To say the least I really struggle with the attorney that I was appointed and the justice system. I am not sure how someone can steal a bike and get 5 years in prison and then someone else can do HORRIBLE things to a child for 17 year and get a slap on the wrist and serve 1 year. 

Friday, April 28, 2017

Late night post

Hey guys! I am so sorry I have been absent lately on here. Things have been going pretty good lately and I have been doing a lot of work to try and over come patterns that I have learned. Patterns that growing up I had to have to survive but that as an adult they don't help me any more. They have been thing such as "I can't tell anyone no" and "I need to keep everyone happy." I have also been working on believes that I have really struggled with such as I am not good enough, I am not worthy of being loved, and that I am not a good enough Mom. These are all things that will take time to over come but I am working on them.
One thing that has been really bad lately is my anxiety. If you have never suffered from anxiety you are so lucky. Some days I can control it and feel fine but other days it can control me. I have learned some triggers that I have such as large crowds and such. Some nights like last night and tonight there is nothing that triggers it or nothing that makes it better. Just a mind that won't shut off and a chest that feels tight. I know that it will pass and it will calm back down but until then I just want to say anxiety really sucks.
I am going to try and do better at keep sharing my story I will go back and pick up where I left off soon. Thanks for reading!

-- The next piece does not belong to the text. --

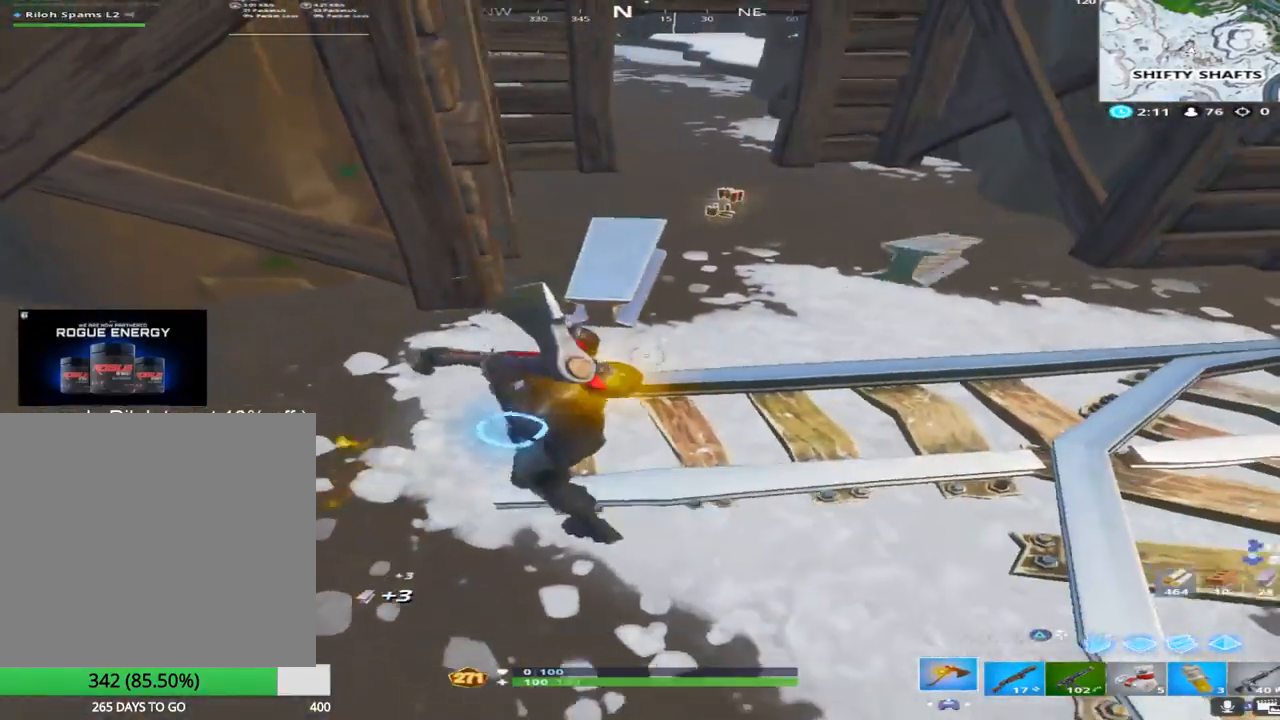
{"buttons": ["R2"], "left_stick": "down-right", "right_stick": "down", "events": [[33, "right_stick", "down"], [150, "left_stick", "up-left"], [383, "left_stick", "down"], [433, "left_stick", "down-right"]]}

Wednesday, January 25, 2017

Life


Sorry things have been a little crazy around here and I haven't had time to write so I am going to try and catch up soon but today I want to talk about a problem that I have almost every day. I suffer from anxiety. My anxiety can range from very minimal to pretty bad. I don't really remember when my anxiety started, I am sure I had it growing up just don't remember it as much as after I was taken out of my house. After getting taken out of the home the problem became much worse, there are some times I have a hard time leaving my house or going places like Wal-Mart. For someone who has never suffered from anxiety its hard to explain how you feel and make you understand because when you are not having anxiety the it seems so stupid that you would worry about certain things and what not. Sometimes I have things that trigger my anxiety (that I am aware of) and sometimes I don't really know what cause it. Tonight for some reason is a night I don't know what is causing it but know that it is pretty bad. I just feel so on edge, shaky, and just that anxious feeling. Its nights like tonight that I really struggle with because anxiety SUCKS! It can really control your whole life. I normally do pretty well and getting it under control and not letting it affect me for very long but sometimes that doesn't happen. If you suffer with anxiety I am sorry! So enough of that!
So guys I want to know what you guys what to read about on this blog. I really want to do this not just for my healing, but also for awareness. If there is a room of 4 girls statistic show one of them has been raped and 1 in 6 males. I want to know if you want to read about how I have gotten to where I am today, things that are healing for me, or day today issues that I deal with (like anxiety) and how they affect me. Let me know! Thank you guys all so much for reading my blog and sharing it with others it means so much to me. I have always said that if I had to go through what I have went through there has to be a reason and that I want to share my story in order to maybe help someone else who may be going through something similar know that they can over come it.